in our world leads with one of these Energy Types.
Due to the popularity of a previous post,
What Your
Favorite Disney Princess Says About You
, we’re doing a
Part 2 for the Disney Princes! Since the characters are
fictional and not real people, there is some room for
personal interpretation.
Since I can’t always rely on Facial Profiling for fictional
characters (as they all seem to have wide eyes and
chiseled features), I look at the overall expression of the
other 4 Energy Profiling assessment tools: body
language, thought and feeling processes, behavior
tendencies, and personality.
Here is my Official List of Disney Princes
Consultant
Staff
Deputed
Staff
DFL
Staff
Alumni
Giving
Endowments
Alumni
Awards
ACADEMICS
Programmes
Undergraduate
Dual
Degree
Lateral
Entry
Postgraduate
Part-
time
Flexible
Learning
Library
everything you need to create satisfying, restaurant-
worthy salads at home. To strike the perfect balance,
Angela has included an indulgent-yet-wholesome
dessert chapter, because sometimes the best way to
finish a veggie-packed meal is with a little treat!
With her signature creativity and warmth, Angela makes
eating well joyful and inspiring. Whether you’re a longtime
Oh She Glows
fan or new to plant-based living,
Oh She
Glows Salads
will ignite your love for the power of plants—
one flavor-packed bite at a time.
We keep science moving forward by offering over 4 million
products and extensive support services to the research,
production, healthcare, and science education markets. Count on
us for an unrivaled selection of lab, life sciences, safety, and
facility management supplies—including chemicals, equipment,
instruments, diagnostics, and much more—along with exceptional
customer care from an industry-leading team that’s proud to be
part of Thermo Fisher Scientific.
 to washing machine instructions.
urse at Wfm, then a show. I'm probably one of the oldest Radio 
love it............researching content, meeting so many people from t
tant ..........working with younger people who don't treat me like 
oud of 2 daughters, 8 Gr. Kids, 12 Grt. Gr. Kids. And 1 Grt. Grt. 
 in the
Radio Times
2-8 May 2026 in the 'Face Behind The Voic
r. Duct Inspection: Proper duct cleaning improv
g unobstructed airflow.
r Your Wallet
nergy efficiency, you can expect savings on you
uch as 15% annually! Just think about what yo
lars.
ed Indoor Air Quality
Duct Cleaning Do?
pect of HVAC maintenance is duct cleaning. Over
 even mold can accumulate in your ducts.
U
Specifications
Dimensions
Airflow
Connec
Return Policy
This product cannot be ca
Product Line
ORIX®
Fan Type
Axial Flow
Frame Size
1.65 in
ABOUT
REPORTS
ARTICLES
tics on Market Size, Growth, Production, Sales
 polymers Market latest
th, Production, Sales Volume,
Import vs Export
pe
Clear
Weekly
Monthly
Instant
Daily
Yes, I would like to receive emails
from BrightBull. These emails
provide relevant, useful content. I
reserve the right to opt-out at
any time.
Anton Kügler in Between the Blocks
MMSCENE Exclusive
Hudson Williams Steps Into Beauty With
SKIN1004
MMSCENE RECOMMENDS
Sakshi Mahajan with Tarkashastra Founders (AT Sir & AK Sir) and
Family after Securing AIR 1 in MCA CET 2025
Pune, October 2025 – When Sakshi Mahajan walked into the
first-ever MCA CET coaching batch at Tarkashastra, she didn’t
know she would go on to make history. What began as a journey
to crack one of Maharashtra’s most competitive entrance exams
####
Extract every line of the rows above and reproduce each one unchanged, in the same order.

◆ Response area:
in our world leads with one of these Energy Types.
Due to the popularity of a previous post,
What Your
Favorite Disney Princess Says About You
, we’re doing a
Part 2 for the Disney Princes! Since the characters are
fictional and not real people, there is some room for
personal interpretation.
Since I can’t always rely on Facial Profiling for fictional
characters (as they all seem to have wide eyes and
chiseled features), I look at the overall expression of the
other 4 Energy Profiling assessment tools: body
language, thought and feeling processes, behavior
tendencies, and personality.
Here is my Official List of Disney Princes
Consultant
Staff
Deputed
Staff
DFL
Staff
Alumni
Giving
Endowments
Alumni
Awards
ACADEMICS
Programmes
Undergraduate
Dual
Degree
Lateral
Entry
Postgraduate
Part-
time
Flexible
Learning
Library
everything you need to create satisfying, restaurant-
worthy salads at home. To strike the perfect balance,
Angela has included an indulgent-yet-wholesome
dessert chapter, because sometimes the best way to
finish a veggie-packed meal is with a little treat!
With her signature creativity and warmth, Angela makes
eating well joyful and inspiring. Whether you’re a longtime
Oh She Glows
fan or new to plant-based living,
Oh She
Glows Salads
will ignite your love for the power of plants—
one flavor-packed bite at a time.
We keep science moving forward by offering over 4 million
products and extensive support services to the research,
production, healthcare, and science education markets. Count on
us for an unrivaled selection of lab, life sciences, safety, and
facility management supplies—including chemicals, equipment,
instruments, diagnostics, and much more—along with exceptional
customer care from an industry-leading team that’s proud to be
part of Thermo Fisher Scientific.
 to washing machine instructions.
urse at Wfm, then a show. I'm probably one of the oldest Radio 
love it............researching content, meeting so many people from t
tant ..........working with younger people who don't treat me like 
oud of 2 daughters, 8 Gr. Kids, 12 Grt. Gr. Kids. And 1 Grt. Grt. 
 in the
Radio Times
2-8 May 2026 in the 'Face Behind The Voic
r. Duct Inspection: Proper duct cleaning improv
g unobstructed airflow.
r Your Wallet
nergy efficiency, you can expect savings on you
uch as 15% annually! Just think about what yo
lars.
ed Indoor Air Quality
Duct Cleaning Do?
pect of HVAC maintenance is duct cleaning. Over
 even mold can accumulate in your ducts.
U
Specifications
Dimensions
Airflow
Connec
Return Policy
This product cannot be ca
Product Line
ORIX®
Fan Type
Axial Flow
Frame Size
1.65 in
ABOUT
REPORTS
ARTICLES
tics on Market Size, Growth, Production, Sales
 polymers Market latest
th, Production, Sales Volume,
Import vs Export
pe
Clear
Weekly
Monthly
Instant
Daily
Yes, I would like to receive emails
from BrightBull. These emails
provide relevant, useful content. I
reserve the right to opt-out at
any time.
Anton Kügler in Between the Blocks
MMSCENE Exclusive
Hudson Williams Steps Into Beauty With
SKIN1004
MMSCENE RECOMMENDS
Sakshi Mahajan with Tarkashastra Founders (AT Sir & AK Sir) and
Family after Securing AIR 1 in MCA CET 2025
Pune, October 2025 – When Sakshi Mahajan walked into the
first-ever MCA CET coaching batch at Tarkashastra, she didn’t
know she would go on to make history. What began as a journey
to crack one of Maharashtra’s most competitive entrance exams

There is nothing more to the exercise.